— Request —
Quote every line of the records below word for word, but leave out the pictures.

Stored items
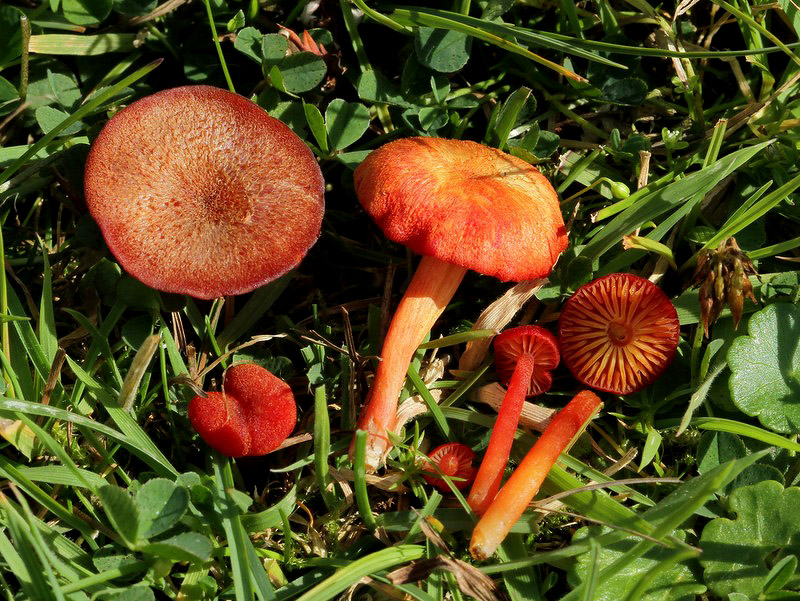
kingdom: Fungi
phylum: Basidiomycota
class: Agaricomycetes
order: Agaricales
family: Hygrophoraceae
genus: Hygrocybe
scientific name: Hygrocybe helobia
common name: hvidløgs-vokshat
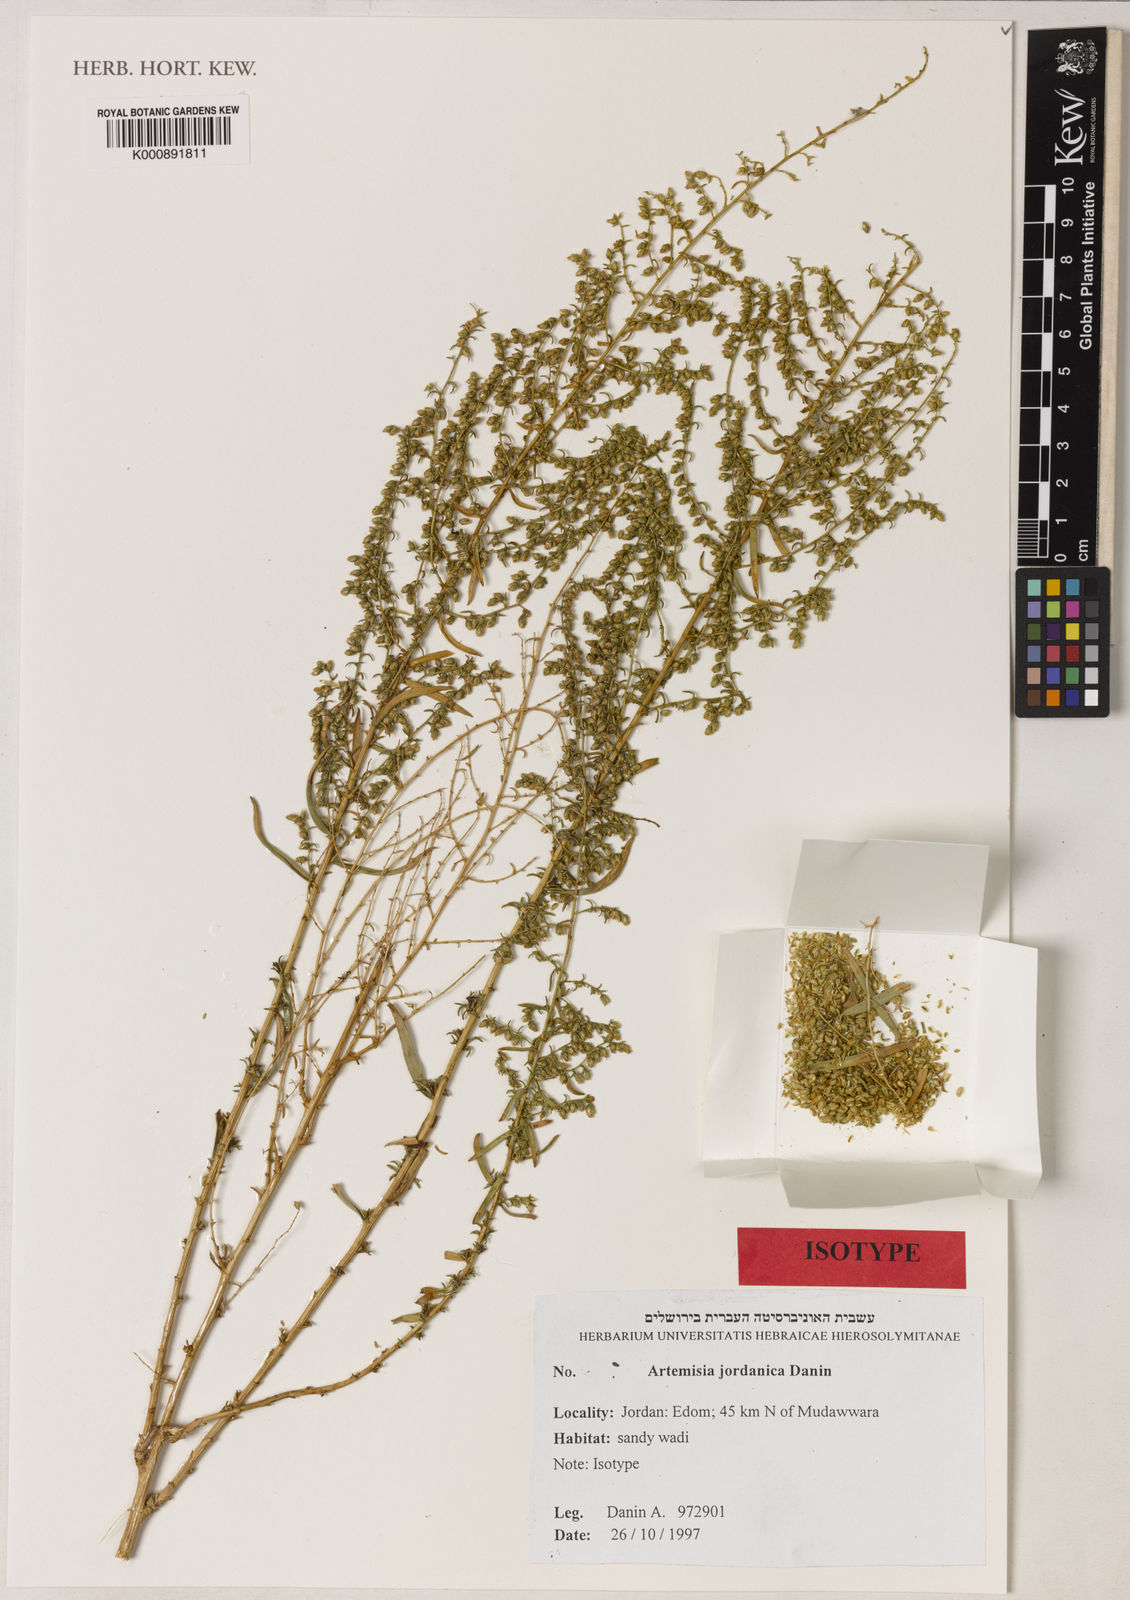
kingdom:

— Expected output —
kingdom: Fungi
phylum: Basidiomycota
class: Agaricomycetes
order: Agaricales
family: Hygrophoraceae
genus: Hygrocybe
scientific name: Hygrocybe helobia
common name: hvidløgs-vokshat
kingdom:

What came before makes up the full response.